# New Fish Pics



## Guest (Dec 27, 2007)

*New Fish Pics (*added more*)*

I got a new camera for Christmas and I've been practicing a bit on my tanks, so here are some of the good pics. They are all macro pics.....testing out the macro and super macro modes. :lol: 

Camera is a Canon S5 IS and I used a tripod to steady the camera.









my 3-spot gourami









Female Cherry Barb









Harlequin rasbora









Rotala rotundifolia pearling









Pond snail

and probably the best of these:








The mouth of my Bristlenose plec


----------



## darkfalz (May 7, 2006)

How big are your rasboras? Mine are still only 1.5 inches or so. I'm hoping they get to 2 inches. I am thinking of taking the gourami home from work and putting them in with the rasboras. Unfortuantely my neons seem a lost cause  Would the gourami bully the rasboras?


----------



## Corydora_FREAK (Feb 21, 2007)

Beautiful pics Just1more20!!!!!!


----------



## emc7 (Jul 23, 2005)

Nice pics!


----------



## lochness (Jan 10, 2006)

awesome pics! and yea the BN one is fantabulous!


----------



## Guest (Dec 27, 2007)

Awesome Kristin....get som celestial pearl danio photos :fun:

*tries to keep eyes awake at 3:45 a.m. while he waits for his flight to leave*


----------



## FishHead (Nov 16, 2006)

nice pics Kristin. Your camera takes really good shots. I love the gourami. I have two of them. Was yours kinda skittish for awhile? my gouramis took around a month to fully warm up to me. they hid alot at first but are good to go now


----------



## SueM (Jan 23, 2004)

Excellent pictures Kristin !! Thanks for sharing


----------



## Guest (Dec 27, 2007)

Thanks everyone!



darkfalz said:


> How big are your rasboras? Mine are still only 1.5 inches or so. I'm hoping they get to 2 inches. I am thinking of taking the gourami home from work and putting them in with the rasboras. Unfortuantely my neons seem a lost cause Would the gourami bully the rasboras?

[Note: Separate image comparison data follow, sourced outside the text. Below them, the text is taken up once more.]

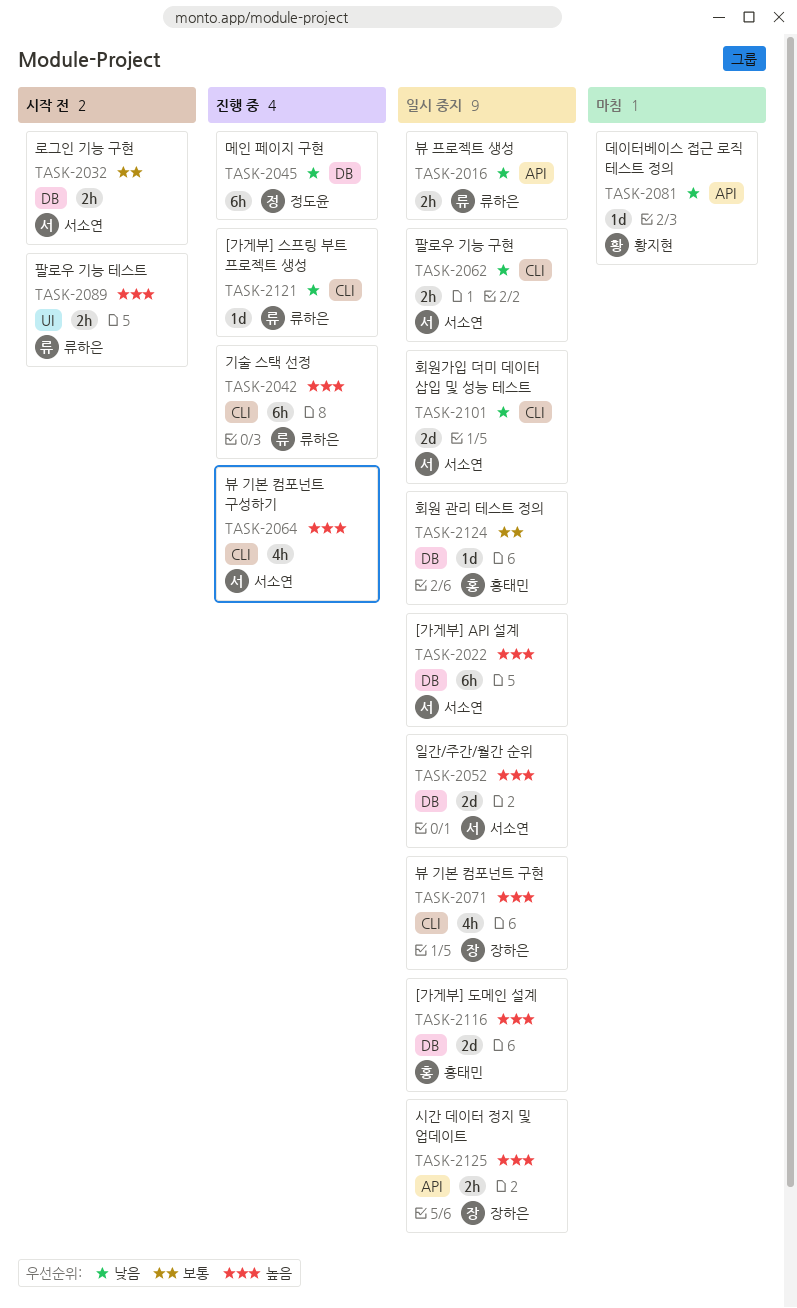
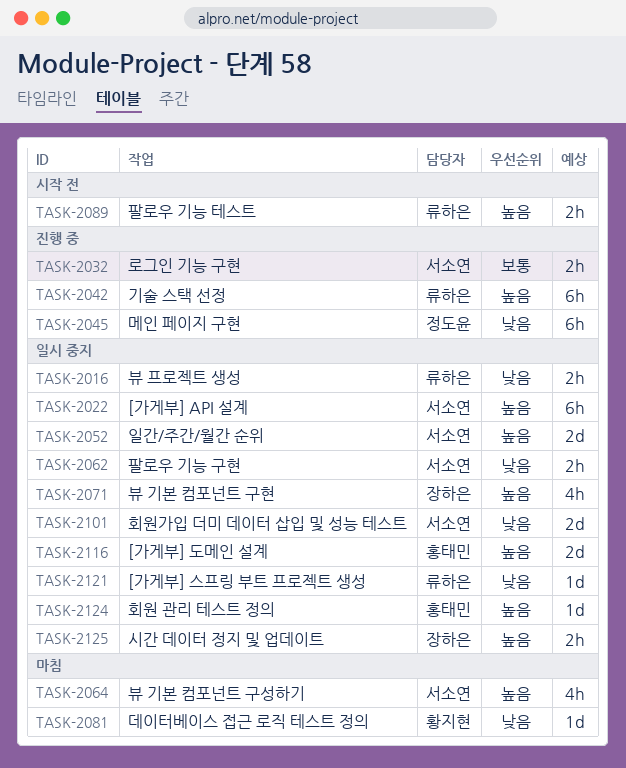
TASK-2032, status: 시작 전 -> 진행 중
TASK-2064, status: 진행 중 -> 마침
TASK-2121, status: 진행 중 -> 일시 중지
TASK-2124, priority: 보통 -> 높음

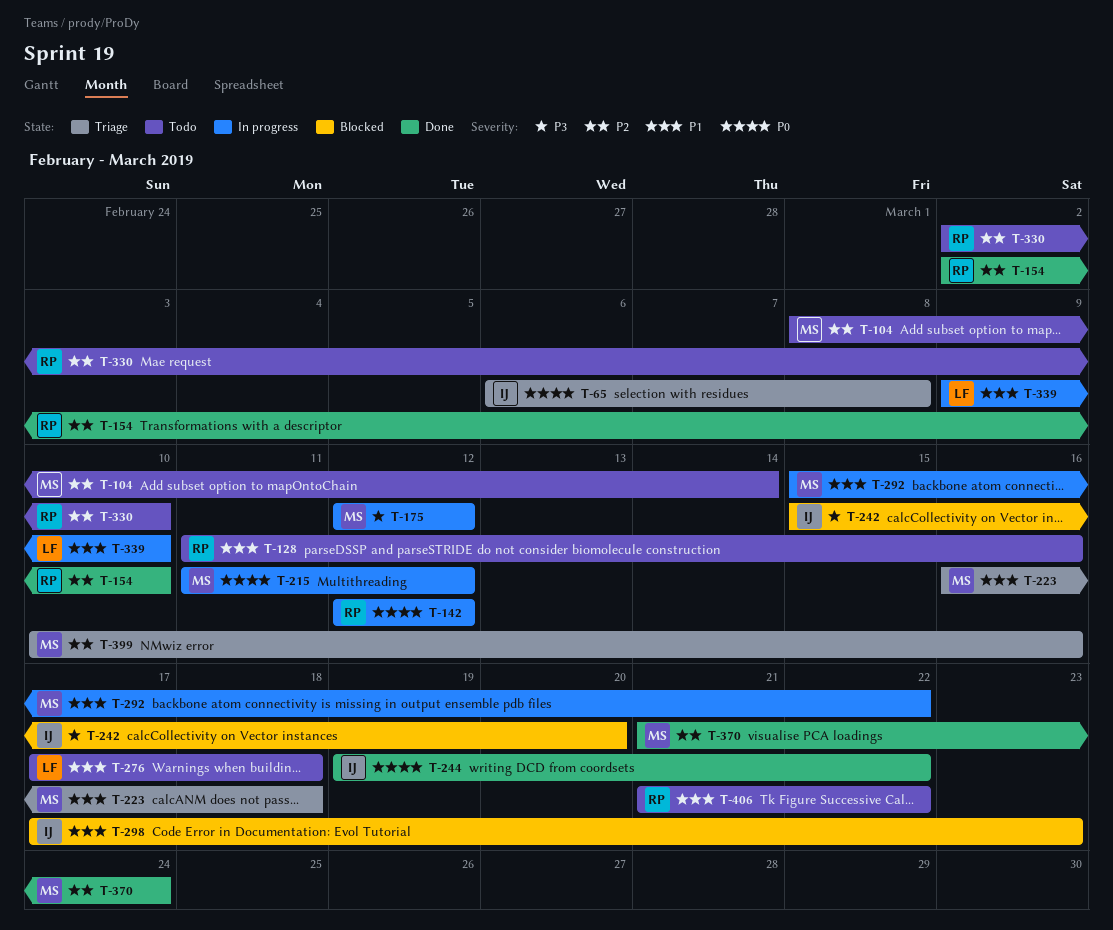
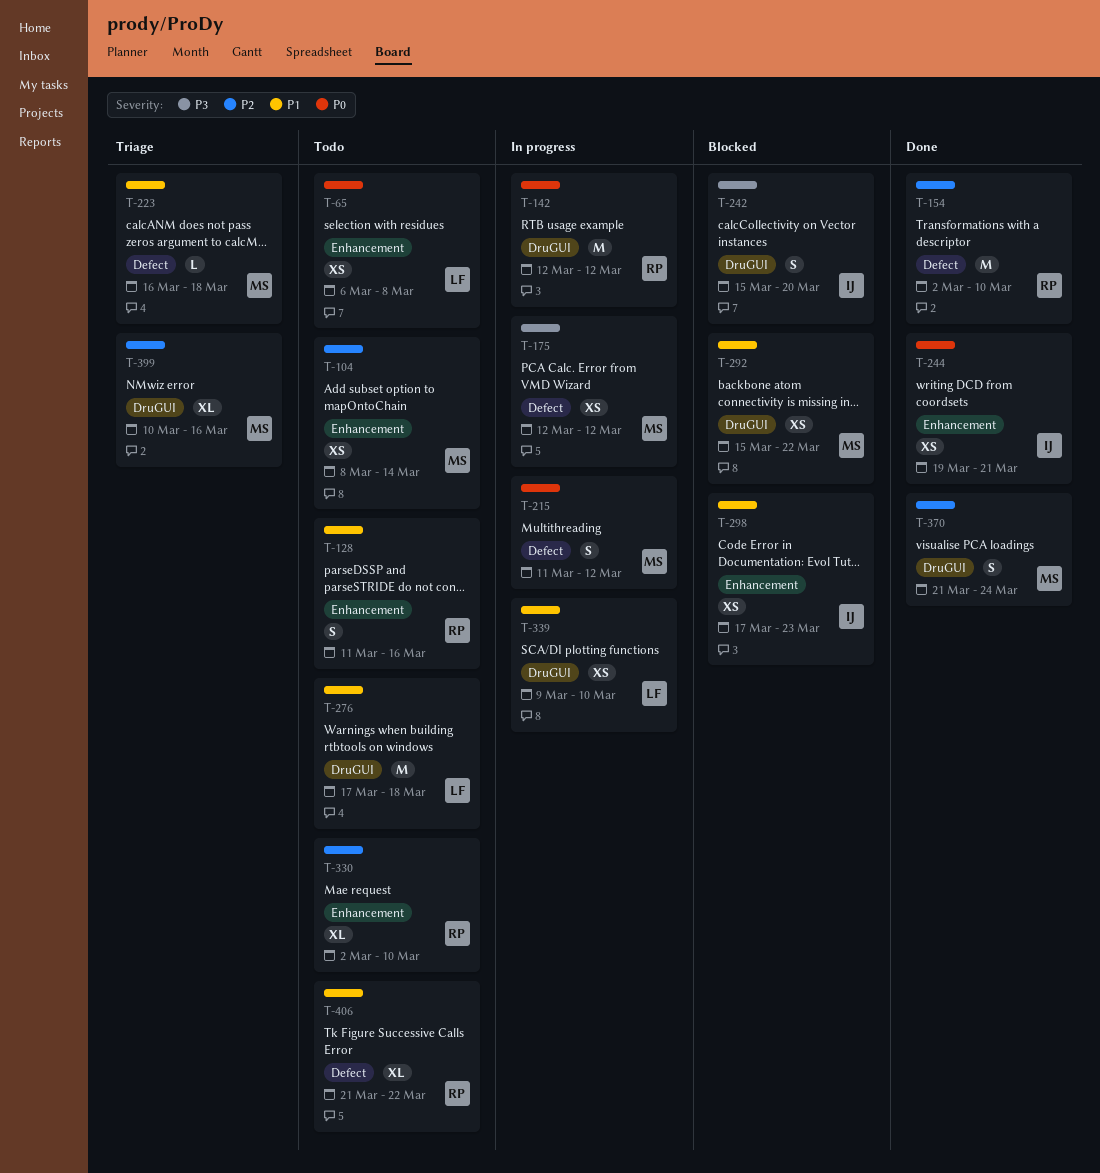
T-65, status: Triage -> Todo
T-65, owner: IJ -> LF
T-244, due: Mar 22 -> Mar 21
T-292, status: In progress -> Blocked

My rasboras are right at 2 inches, maybe slightly under. My gourami is in a different tank, but Gouramis shouldn't bother Rasboras. Some Opaline Gouramis (includes Blues, 3-spots, Golds) have nasty tempers, but I believe mine is female and she's very peaceful. She actually gets harassed sometimes by my Angel, but the Angel never hurts her and usually leaves her alone (they are in a 55g). If you happen to get an Opaline, it should be fine, but there are exceptions. You may want to make sure you could return it if it didn't work out.



fishbguy said:


> Awesome Kristin....get som celestial pearl danio photos


I tried, but it was before I started using the tripod, so they didn't turn out good. I'm going to try again this weekend and hopefully can get some. Have fun on your trip!



FishHead said:


> Was yours kinda skittish for awhile? my gouramis took around a month to fully warm up to me. they hid alot at first but are good to go now


Yeah, mine was skittish at first and still kind of is, if I startle her.


----------



## FishHead (Nov 16, 2006)

ok cool. I have 4 gouramis total (2 blues, 2 opalines) and they have been skittish for around a month. I guess it takes them some time to get comfortable


----------



## Guest (Dec 27, 2007)

Awesome pics Kristin! That camera's already taking some awesome pics.


----------



## Buggy (Oct 17, 2006)

I'm sitting here trying to determine what shade of green I'm turning from envy! With pics like that you HAVE to enter the POM contest. I want a new camera sooo bad...


----------



## Guest (Dec 28, 2007)

Thanks for the comments everyone!

I have more! 

These are my small fish/inverts:

Corydoras hastatus dwarf cories:

























Amano shrimp:

























And Celestial Pearl Danios:








































(not the best, but I was lucky to get 3 of them in the same pic  )

The CPDs ^ are so fast! It was hard getting a good pic of one of them.


----------



## Guest (Dec 29, 2007)

Great pics, Kristin!


----------



## lochness (Jan 10, 2006)

those danios rock! - i want i want


----------



## Vinny (Aug 1, 2007)

Beautiful pics Kristin!! You Celestials are awesome, hehe. 

But, of course, its not the camera taking these shots, its the photographer.


----------



## oliesminis (May 7, 2007)

brilliant pictures mate i love the one of the pleco, 

when i first saw it i thought it was wierd and looked like something out of star wars lol


----------



## guppyart (Jan 22, 2005)

hadn't seen these before :O awsome pics kristin


----------



## Kribensis12 (Jan 1, 2008)

^ what she said


----------



## trashion (Aug 24, 2007)

oh i loooove dwarf species of cories! gosh, i want a school so badly...


----------



## elvis332 (Dec 29, 2007)

nice pics my cosin has the firstfish but it is gold and 2 pic looks pregnate


----------



## flamingo (Nov 5, 2005)

Looking good kristin :] I LOVE the color balance of your photos, if that makes sense 

Now your making me want to try a 10g planted again...


----------



## Guest (Jan 8, 2008)

Thanks everyone! 

Dylan....you NEED a 10g planted.  Come on, it's just a small tank.....

Julie, you need some Dwarf cories.  I saw your new thread and I think you should go for it. I have 10 and I'm moving them to my new 40g soon and adding another 10 of either C. hastatus (what I have now) or C. pygmaeus. They are so cute!

I need to take more pics, but I have to scrub some algae before taking more. Also, I haven't gotten any new fish _yet_  so nothing new to take pictures of. But, I'll be practicing a bit more soon when I have some time to prepare the tanks.


----------